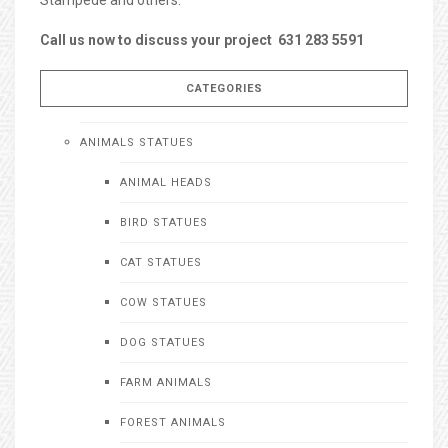
Call us now to discuss your project 631 283 5591
CATEGORIES
ANIMALS STATUES
ANIMAL HEADS
BIRD STATUES
CAT STATUES
COW STATUES
DOG STATUES
FARM ANIMALS
FOREST ANIMALS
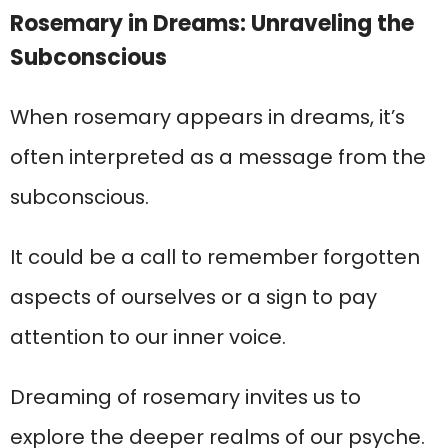
Rosemary in Dreams: Unraveling the
Subconscious
When rosemary appears in dreams, it’s
often interpreted as a message from the
subconscious.
It could be a call to remember forgotten
aspects of ourselves or a sign to pay
attention to our inner voice.
Dreaming of rosemary invites us to
explore the deeper realms of our psyche.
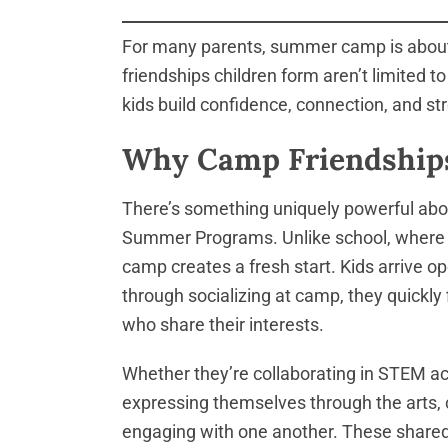
For many parents, summer camp is about k
friendships children form aren’t limited 
kids build confidence, connection, and stro
Why Camp Friendships
There’s something uniquely powerful abo
Summer Programs. Unlike school, where so
camp creates a fresh start. Kids arrive 
through socializing at camp, they quickl
who share their interests.
Whether they’re collaborating in STEM act
expressing themselves through the arts, c
engaging with one another. These shared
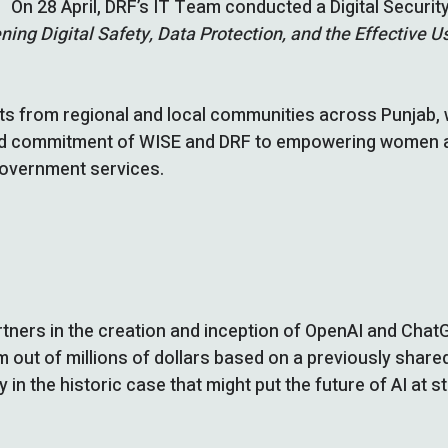
On 28 April, DRF’s IT Team conducted a Digital Securi
ning Digital Safety, Data Protection, and the Effective
 from regional and local communities across Punjab, w
hared commitment of WISE and DRF to empowering women an
government services.
tners in the creation and inception of OpenAI and Chat
m out of millions of dollars based on a previously share
in the historic case that might put the future of AI at s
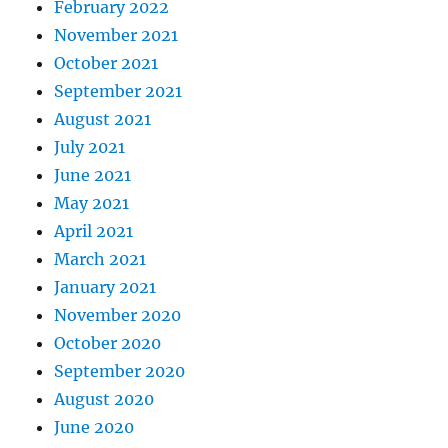
February 2022
November 2021
October 2021
September 2021
August 2021
July 2021
June 2021
May 2021
April 2021
March 2021
January 2021
November 2020
October 2020
September 2020
August 2020
June 2020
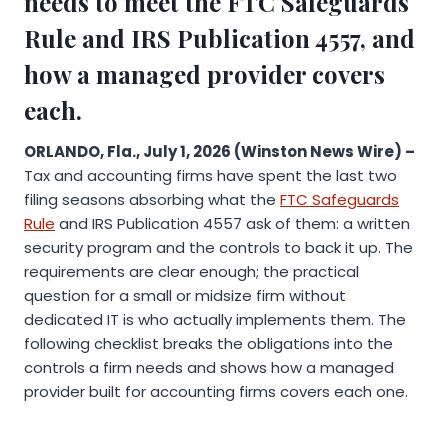
needs to meet the FTC Safeguards
Rule and IRS Publication 4557, and
how a managed provider covers
each.
ORLANDO, Fla., July 1, 2026 (Winston News Wire) –
Tax and accounting firms have spent the last two
filing seasons absorbing what the
FTC Safeguards
Rule
and IRS Publication 4557 ask of them: a written
security program and the controls to back it up. The
requirements are clear enough; the practical
question for a small or midsize firm without
dedicated IT is who actually implements them. The
following checklist breaks the obligations into the
controls a firm needs and shows how a managed
provider built for accounting firms covers each one.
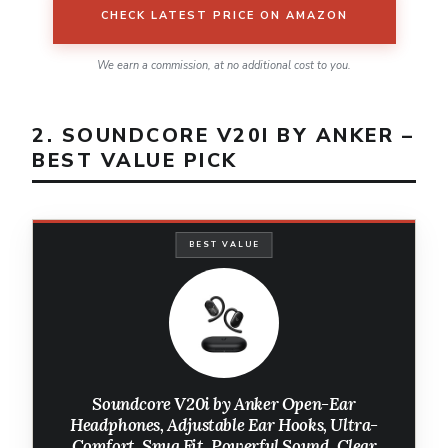
CHECK LATEST PRICE ON AMAZON
We earn a commission, at no additional cost to you.
2. SOUNDCORE V20I BY ANKER –
BEST VALUE PICK
BEST VALUE
Soundcore V20i by Anker Open-Ear
Headphones, Adjustable Ear Hooks, Ultra-
Comfort, Snug Fit, Powerful Sound, Clear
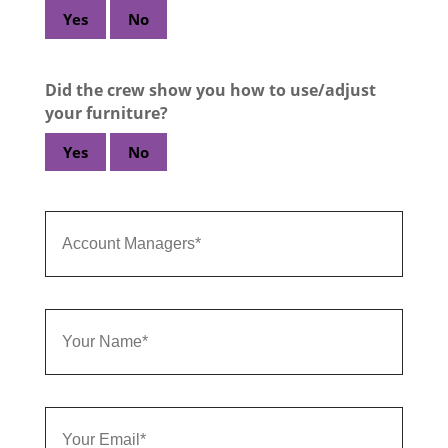
Yes
No
Did the crew show you how to use/adjust
your furniture?
Yes
No
Account
Managers
Your
Name
Email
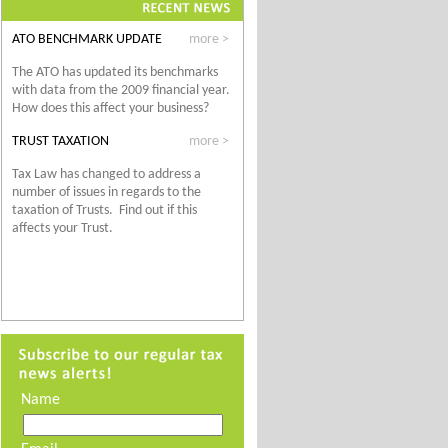
ATO BENCHMARK UPDATE
more >
The ATO has
updated its benchmarks
with data from the 2009 financial year.
How does this affect your business?
TRUST TAXATION
more >
Tax Law has changed to address a
number of issues in regards to the
taxation of Trusts. Find out if this
affects your Trust.
Name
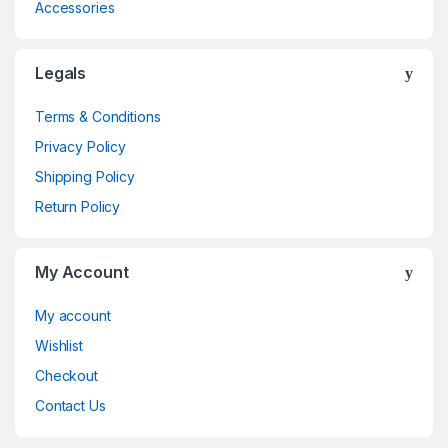
Accessories
Legals
Terms & Conditions
Privacy Policy
Shipping Policy
Return Policy
My Account
My account
Wishlist
Checkout
Contact Us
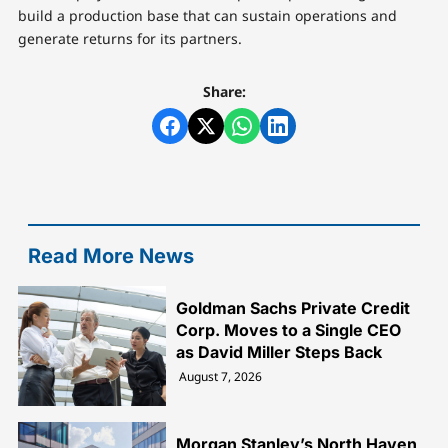
build a production base that can sustain operations and
generate returns for its partners.
Share:
Read More News
Goldman Sachs Private Credit
Corp. Moves to a Single CEO
as David Miller Steps Back
August 7, 2026
Morgan Stanley’s North Haven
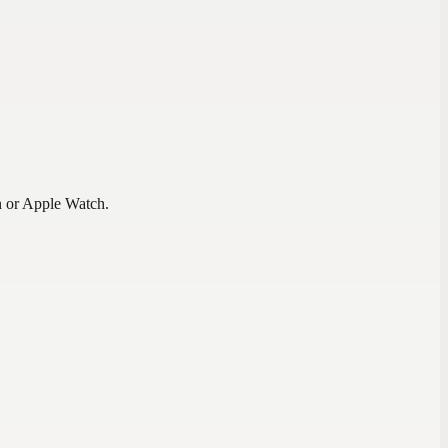
n or Apple Watch.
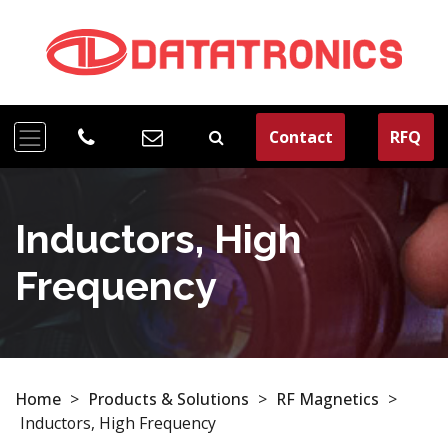
Contact
RFQ
Inductors, High
Frequency
Home
>
Products & Solutions
>
RF Magnetics
>
Inductors, High Frequency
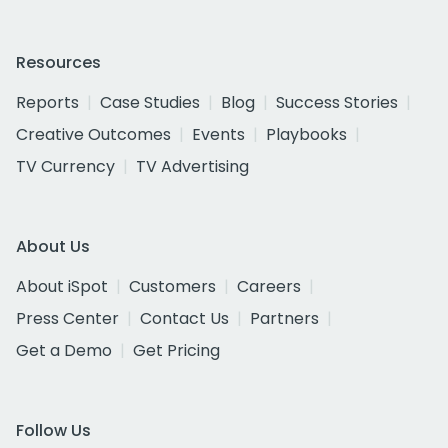
Resources
Reports
Case Studies
Blog
Success Stories
Creative Outcomes
Events
Playbooks
TV Currency
TV Advertising
About Us
About iSpot
Customers
Careers
Press Center
Contact Us
Partners
Get a Demo
Get Pricing
Follow Us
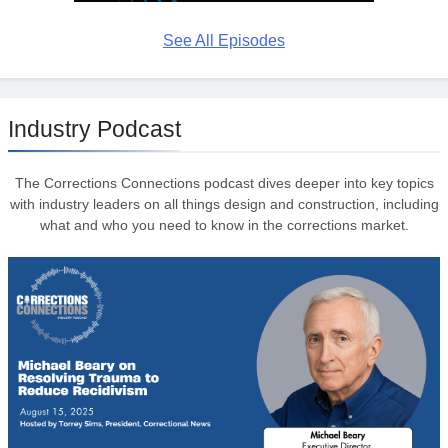
See All Episodes
Industry Podcast
The Corrections Connections podcast dives deeper into key topics
with industry leaders on all things design and construction, including
what and who you need to know in the corrections market.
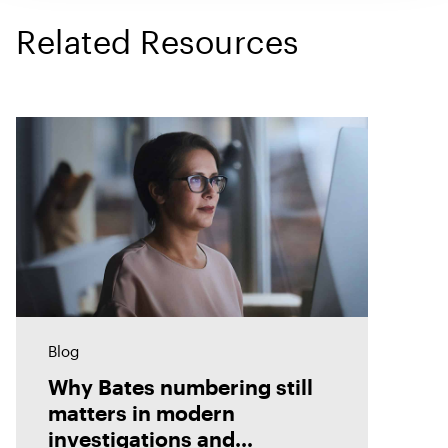
Related Resources
Blog
Why Bates numbering still
matters in modern
investigations and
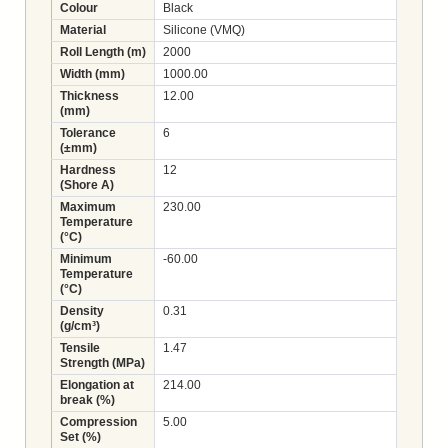
Colour
Black
Material
Silicone (VMQ)
Roll Length (m)
2000
Width (mm)
1000.00
Thickness
12.00
(mm)
Tolerance
6
(±mm)
Hardness
12
(Shore A)
Maximum
230.00
Temperature
(°C)
Minimum
-60.00
Temperature
(°C)
Density
0.31
(g/cm³)
Tensile
1.47
Strength (MPa)
Elongation at
214.00
break (%)
Compression
5.00
Set (%)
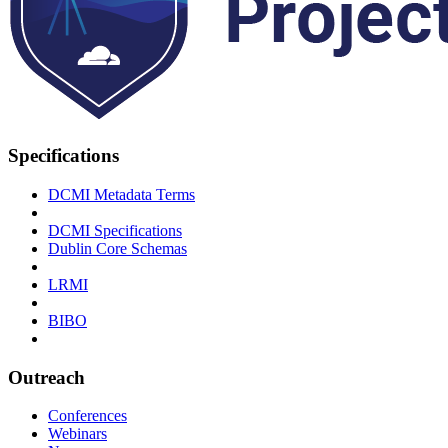
Specifications
DCMI Metadata Terms
DCMI Specifications
Dublin Core Schemas
LRMI
BIBO
Outreach
Conferences
Webinars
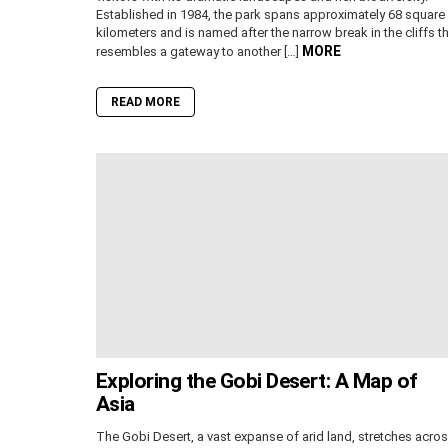
Established in 1984, the park spans approximately 68 square
kilometers and is named after the narrow break in the cliffs t
MORE
resembles a gateway to another […]
READ MORE
Exploring the Gobi Desert: A Map of
Asia
The Gobi Desert, a vast expanse of arid land, stretches acro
----------------------------------------
Only the line with "subconscious." and those preceding it, back to the first line of the entries, should be repeated exactly, without pictures.

Call us now to discuss your project 631 283 5591
CATEGORIES
ANIMALS STATUES
ANIMAL HEADS
BIRD STATUES
CAT STATUES
COW STATUES
DOG STATUES
FARM ANIMALS
FOREST ANIMALS
Rosemary in Dreams: Unraveling the
Subconscious
When rosemary appears in dreams, it’s
often interpreted as a message from the
subconscious.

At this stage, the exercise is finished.